David Cameron

Why I drove a lorry to Poland

[Instagram @David_Cameron]

‘Why the hell did you hire a lorry without a spare tyre?’ asked Rizvana. Fair question. Luckily we had just pulled into a service station near Leipzig when the front tyre blew. The bang was so loud that the cashier rushed outside fearing an explosion. We waited for five hours in the biting wind. German technical prowess came to our rescue. The mechanic arrived with hydraulic lifts, the correct replacement tyre and near-perfect English. Some onlookers gathered as three of us jumped on his torque wrench to loosen the nuts. Our mission was not going to plan.

Rizvana Poole is a Labour councillor in my town of Chipping Norton and she’s the reason we drove to Warsaw in a lorry filled with supplies for Ukrainian refugees. Two years ago she started the ‘Chippy Larder’, a community project which provides surplus supermarket food for low-income families and cuts food waste. My then 16-year-old daughter Nancy and I were two of her first box-packers. In December, I looked on proudly at a local awards ceremony when Nancy was nominated as a ‘Chipping Norton Covid superhero’. After Putin’s invasion, Rizvana asked for contributions to help refugees. The response was huge, and hours were spent sorting through the donations and packing what was needed on to my (clearly substandard) lorry.

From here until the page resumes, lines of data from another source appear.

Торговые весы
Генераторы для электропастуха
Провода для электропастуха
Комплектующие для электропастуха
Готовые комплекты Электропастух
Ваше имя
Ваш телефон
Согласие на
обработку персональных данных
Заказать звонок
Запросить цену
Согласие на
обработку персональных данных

From the times I’ve dealt with Putin, what I remember most about him is his barefaced lying. He could lie without flinching about the presence of Russian troops in the Donbas in 2012 or the fate of the Malaysian airliner shot down by Russian-backed separatists. I went to Tbilisi when he invaded Georgia in 2008 and warned that an inadequate western response would mean he would take more territory, including possibly in Ukraine.